Thursday, August 04, 2011

A. N. Wilson on materialism


I've been working on this piece, "C. S. Lewis and Science" (or whatever it'll eventually be called), and I ran across a somewhat recent quotation from A. N. Wilson, the brilliant, but cranky biographer of Lewis and, for quite a while, committed atheist. Just a few years ago, he changed his mind. Wilson points to "great saint Thomas More, Chancellor of England":
Our bishops and theologians, frightened as they have been by the pounding of secularist guns, need that kind of bravery (like Sir Thomas More’s) more than ever. Sadly, they have all but accepted that only stupid people actually believe in Christianity, and that the few intelligent people left in the churches are there only for the music or believe it all in some symbolic or contorted way which, when examined, turns out not to be belief after all.
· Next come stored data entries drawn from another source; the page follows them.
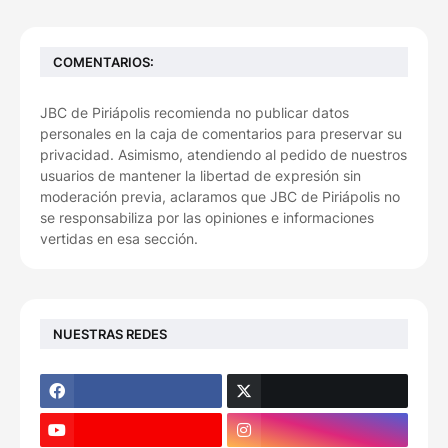
COMENTARIOS:
JBC de Piriápolis recomienda no publicar datos
personales en la caja de comentarios para preservar su
privacidad. Asimismo, atendiendo al pedido de nuestros
usuarios de mantener la libertad de expresión sin
moderación previa, aclaramos que JBC de Piriápolis no
se responsabiliza por las opiniones e informaciones
vertidas en esa sección.
NUESTRAS REDES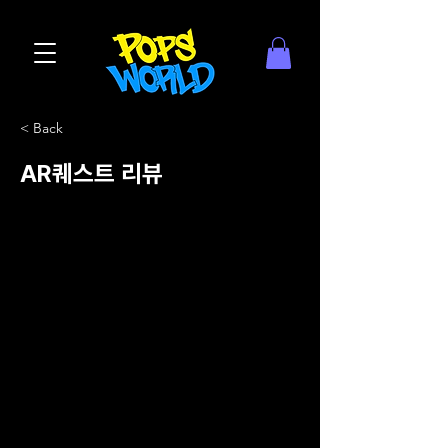
< Back
AR퀘스트 리뷰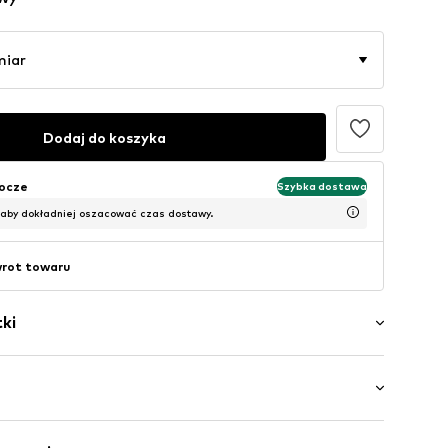
miar
Dodaj do koszyka
bocze
Szybka dostawa
 aby dokładniej oszacować czas dostawy.
wrot towaru
ki
lt
wa: Długi rękaw
ściągaczem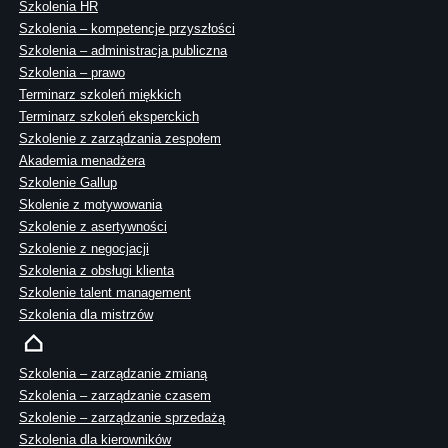
Szkolenia HR
Szkolenia – kompetencje przyszłości
Szkolenia – administracja publiczna
Szkolenia – prawo
Terminarz szkoleń miękkich
Terminarz szkoleń eksperckich
Szkolenie z zarządzania zespołem
Akademia menadżera
Szkolenie Gallup
Skolenie z motywowania
Szkolenie z asertywności
Szkolenie z negocjacji
Szkolenia z obsługi klienta
Szkolenie talent management
Szkolenia dla mistrzów
Szkolenia – zarządzanie zmianą
Szkolenia – zarządzanie czasem
Szkolenie – zarządzanie sprzedażą
Szkolenia dla kierowników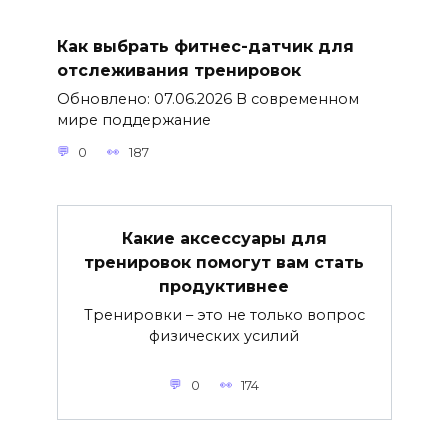
Как выбрать фитнес-датчик для
отслеживания тренировок
Обновлено: 07.06.2026 В современном
мире поддержание
0
187
Какие аксессуары для
тренировок помогут вам стать
продуктивнее
Тренировки – это не только вопрос
физических усилий
0
174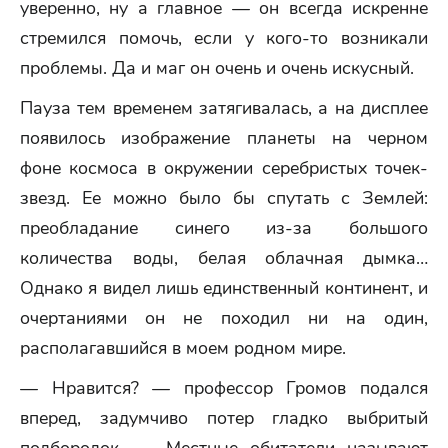
уверенно, ну а главное — он всегда искренне
стремился помочь, если у кого-то возникали
проблемы. Да и маг он очень и очень искусный.
Пауза тем временем затягивалась, а на дисплее
появилось изображение планеты на черном
фоне космоса в окружении серебристых точек-
звезд. Ее можно было бы спутать с Землей:
преобладание синего из-за большого
количества воды, белая облачная дымка…
Однако я видел лишь единственный континент, и
очертаниями он не походил ни на один,
располагавшийся в моем родном мире.
— Нравится? — профессор Громов подался
вперед, задумчиво потер гладко выбритый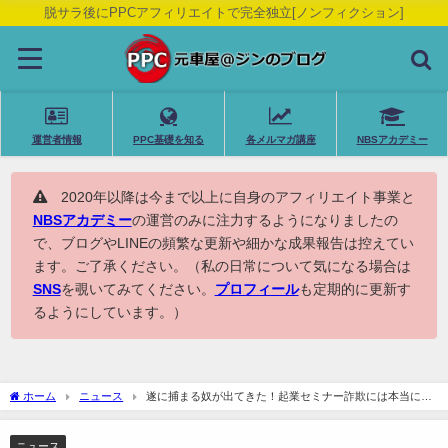
脱サラ後にPPCアフィリエイトで完全独立[ノンフィクション]
運営者情報
PPC基礎を知る
各メルマガ講座
NBSアカデミー
2020年以降は今まで以上に自身のアフィリエイト事業と
NBSアカデミー
の運営のみに注力するようになりましたの
で、ブログやLINEの頻繁な更新や細かな成果報告は控えてい
ます。ご了承ください。（私の日常について気になる場合は
SNS
を覗いてみてください。
プロフィール
も定期的に更新す
るようにしています。）
ホーム
ニュース
遂に捕まる奴が出てきた！起業セミナー詐欺には本当に気
を付けてください！！
ニュース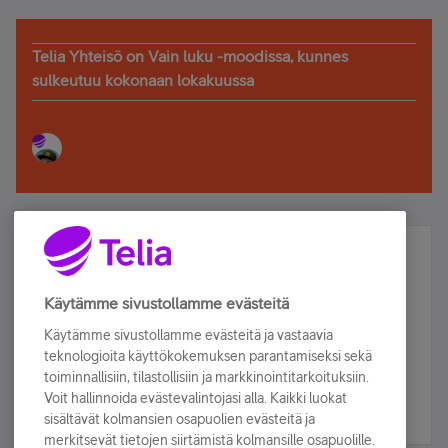
Telia Yhteisö on Vain luku -moodissa, kunnes
sulkeutuu kokonaan lokakuussa
Älä jää paitsi – osallistu ja voita!
Tilaa Telian uutiskirje ja olet mukana arvonnassa.
Käytämme sivustollamme evästeitä
Samalla saat parhaat asiakasedut suoraan
Käytämme sivustollamme evästeitä ja vastaavia
sähköpostiisi.
teknologioita käyttökokemuksen parantamiseksi sekä
toiminnallisiin, tilastollisiin ja markkinointitarkoituksiin.
Voit hallinnoida evästevalintojasi alla. Kaikki luokat
Tilaa nyt
sisältävät kolmansien osapuolien evästeitä ja
merkitsevät tietojen siirtämistä kolmansille osapuolille.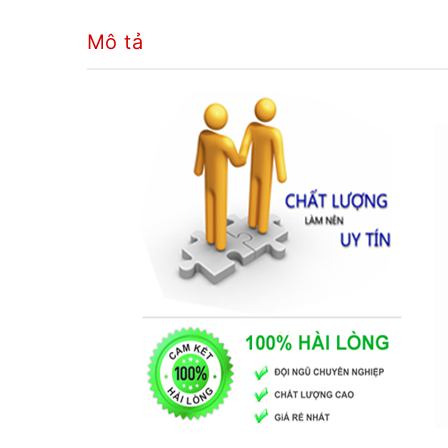
Mô tả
As a matter of fact, I am sure the opposite is the case and that materialist atheism is not merely an arid creed, but totally irrational. Materialist atheism says we are just a collection of chemicals. It has no answer whatsoever to the question of how we should be capable of love or heroism or poetry if we are simply animated pieces of meat.
I think that's fairly provocative stuff. What do you think? 

3 comments:

John said...

At first, I thought this quote was say, 40 years old. But as I re-read your post, I'm under the impression it is a recent quotes.

That matters because only in the past 10 years or so, there has been some new research into altruism, co-operation, and even love as evolutionary adaptations that promote survival of a species or group.

GCootsona said...

Not everybody's caught up....

M Fitzpatrick said...

Well, evolutionary biology and psychology have attempted answers to "how" we should be capable of love or whatnot. But the "why" question is what I think A.N. Wilson really gets right. "Why" should a mere collection of chemicals (actually, quarks and gluons, etc) care? It is the fact that we care about ourselves, each other, the world, God, that is the biggest mystery of all. Materialism can only offer a descriptive account of the world. But humans live in the world of norms and truth. We don't just say, "Hey, this is a collection of chemicals called Greg." We say, "I care about Greg." Why should a collection of chemicals want to preserve itself, survive, and assist in the preservation of others? It seems, quite surprisingly, that those things which "mean" something to us, are rather quite real.